Ternyata, meskipun sudah diberi tahu bahwa proses mengejannya tidak jauh berbeda dengan proses kita mengejan saat BAB, aku tetap saja sempat salah melakukannya. Akhirnya setelah 3 kali mencoba untuk mengejan, tepat pukul 02.40 WIB, lahirlah putra kami dengan sehat dan selamat. Alhamdulillah, kalau kamu pernah mendengar kata orang bahwa setelah anak lahir, maka kita akan lupa bagaimana rasa sakitnya melahirkan. Begitulah rasanya kira-kira. Akhirnya aku tahu bahwa kalimat itu bukan bualan semata. Sungguh, aku bahkan sudah lupa rasanya sakit yang baru saja ku alami setelah melihat tubuh mungil itu diletakan di dadaku saat dilakukan proses IMD (Inisiasi Menyusui Dini). Mau nangis haru sampai nggak bisa sangking bahagianya. Terima kasih, nak sudah mau berjuang bersama mama. Ohya, ternyata proses mengeluarkan plasenta serta jahitan jalan lahir itu nggak kalah sakit ya guys meskipun sudah dibius lokal.

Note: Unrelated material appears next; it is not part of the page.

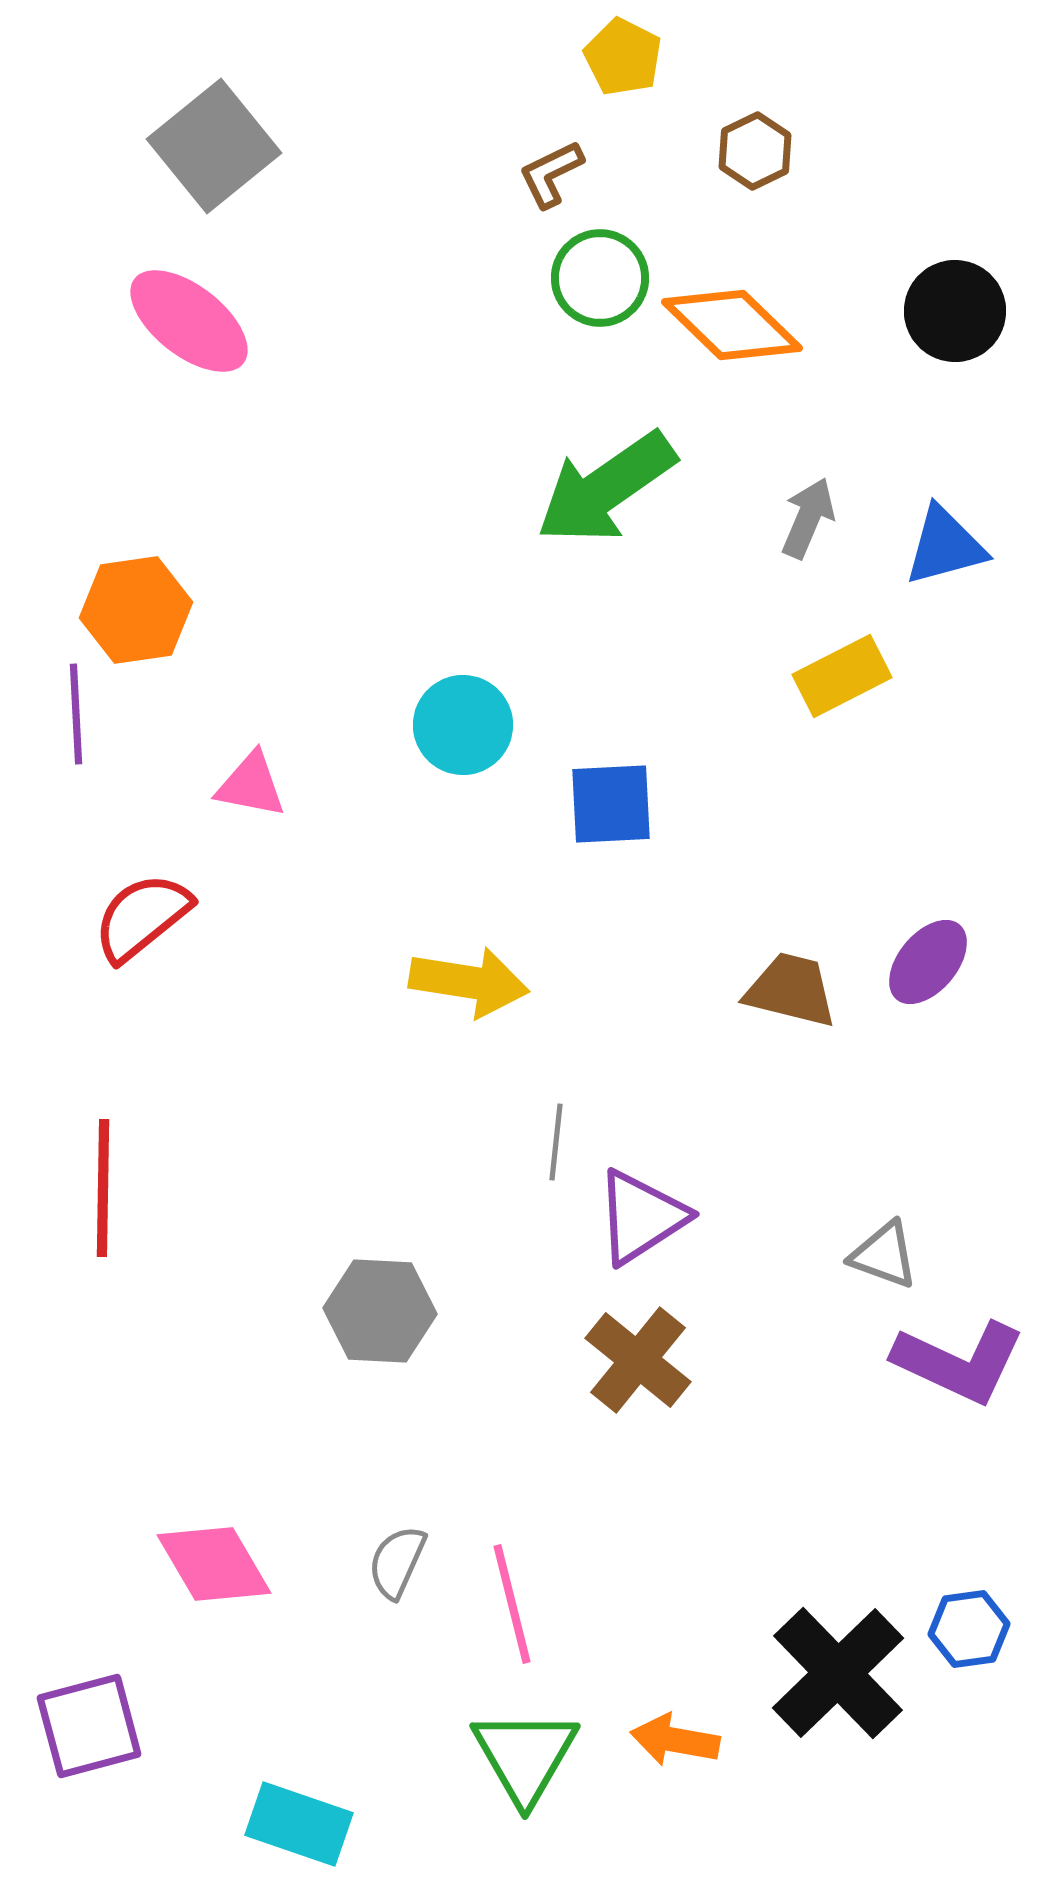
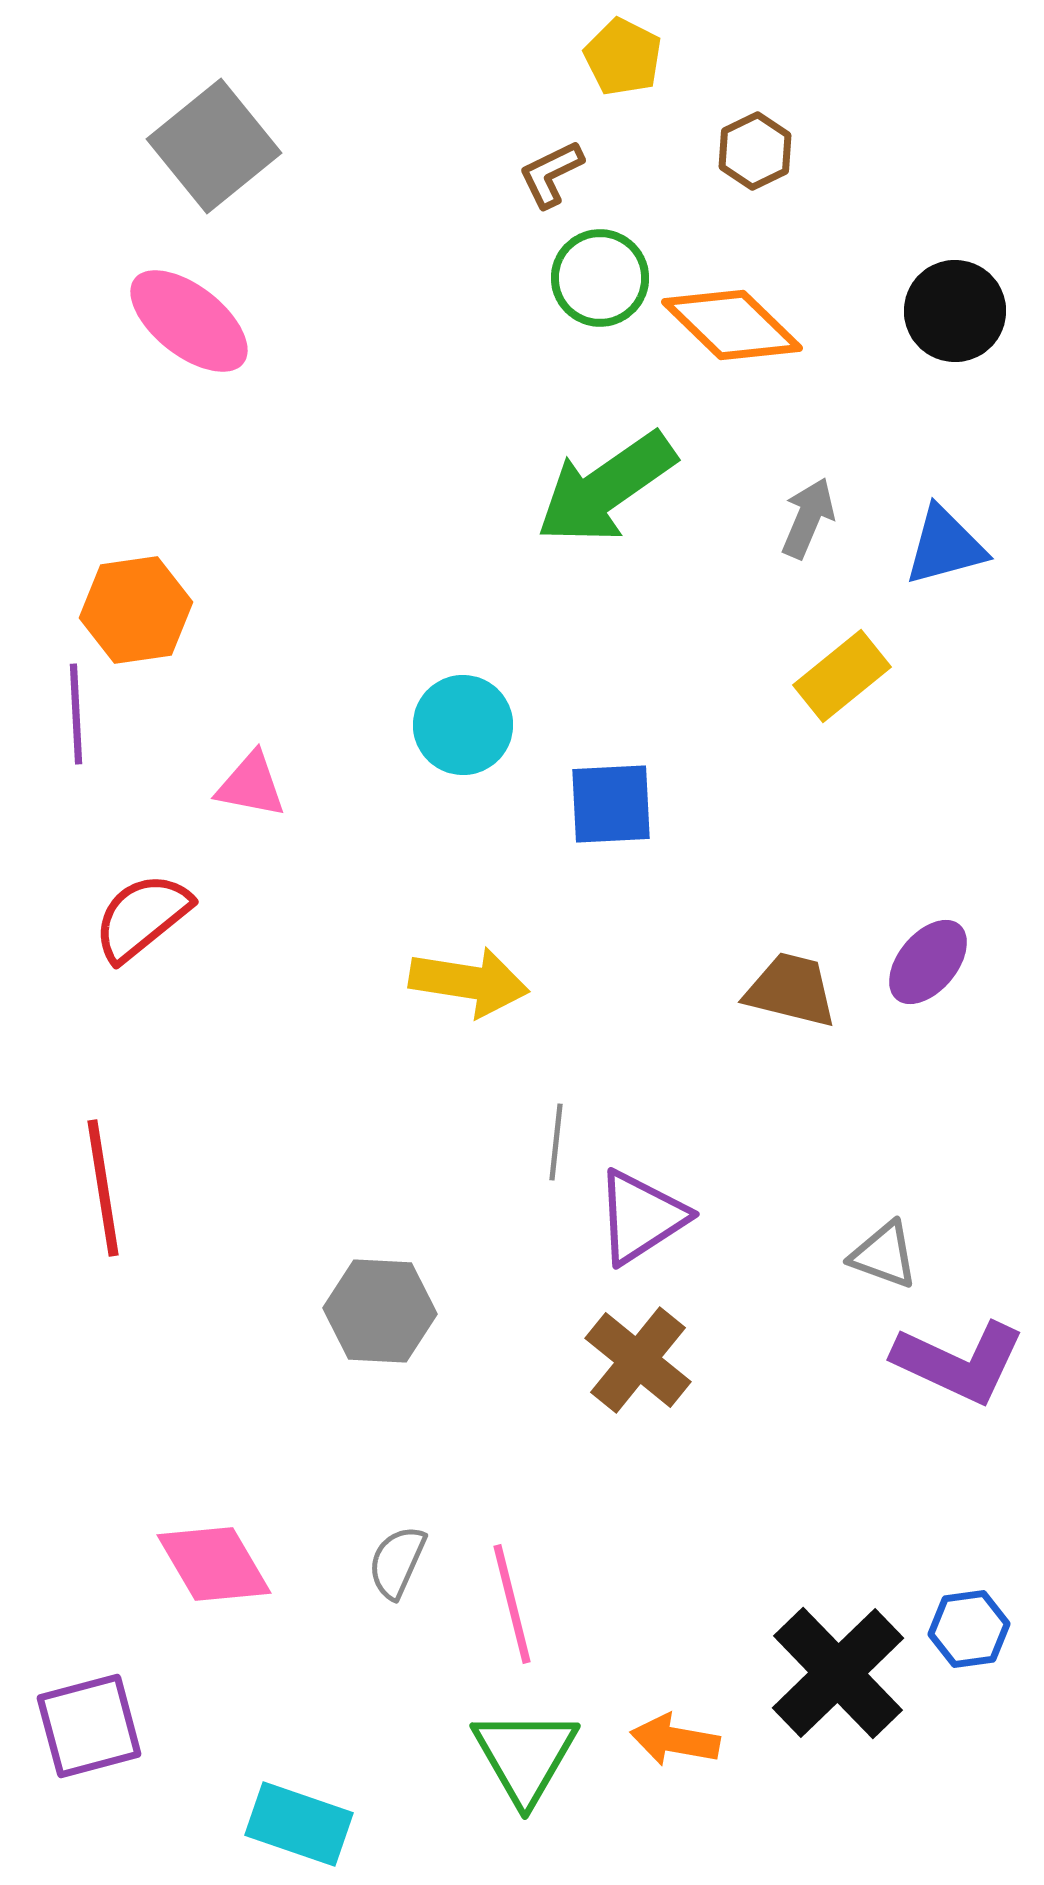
yellow rectangle: rotated 12 degrees counterclockwise
red line: rotated 10 degrees counterclockwise
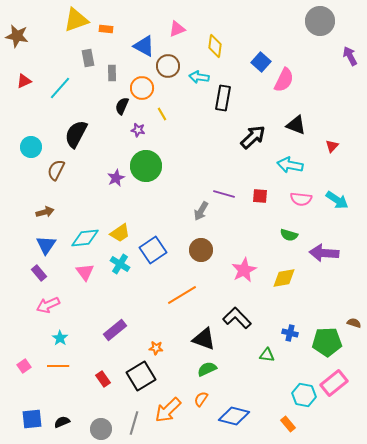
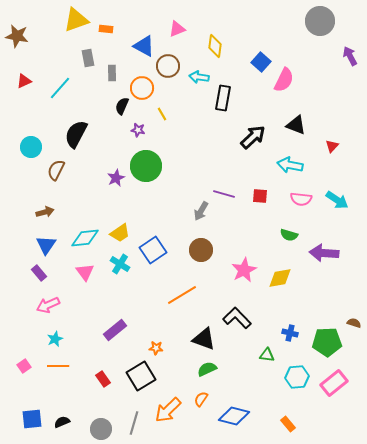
yellow diamond at (284, 278): moved 4 px left
cyan star at (60, 338): moved 5 px left, 1 px down; rotated 14 degrees clockwise
cyan hexagon at (304, 395): moved 7 px left, 18 px up; rotated 15 degrees counterclockwise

For the first time in my life, I feel like a hero. I already knew, at this moment, I was not only giving birth but also being born again as a mom. My life will never be the same anymore. Thank you God for the best thing you could give to me as a human. Terima kasih banyak suamiku atas kesabaranmu selama mendampingiku berjuang hidup dan mati. I didn't know what's gonna happen without you. Terima kasih ibuku yang tak pernah berhenti melantunkan doa untuk anakmu yang akan melahirkan cucu untukmu. Kalian luar biasa.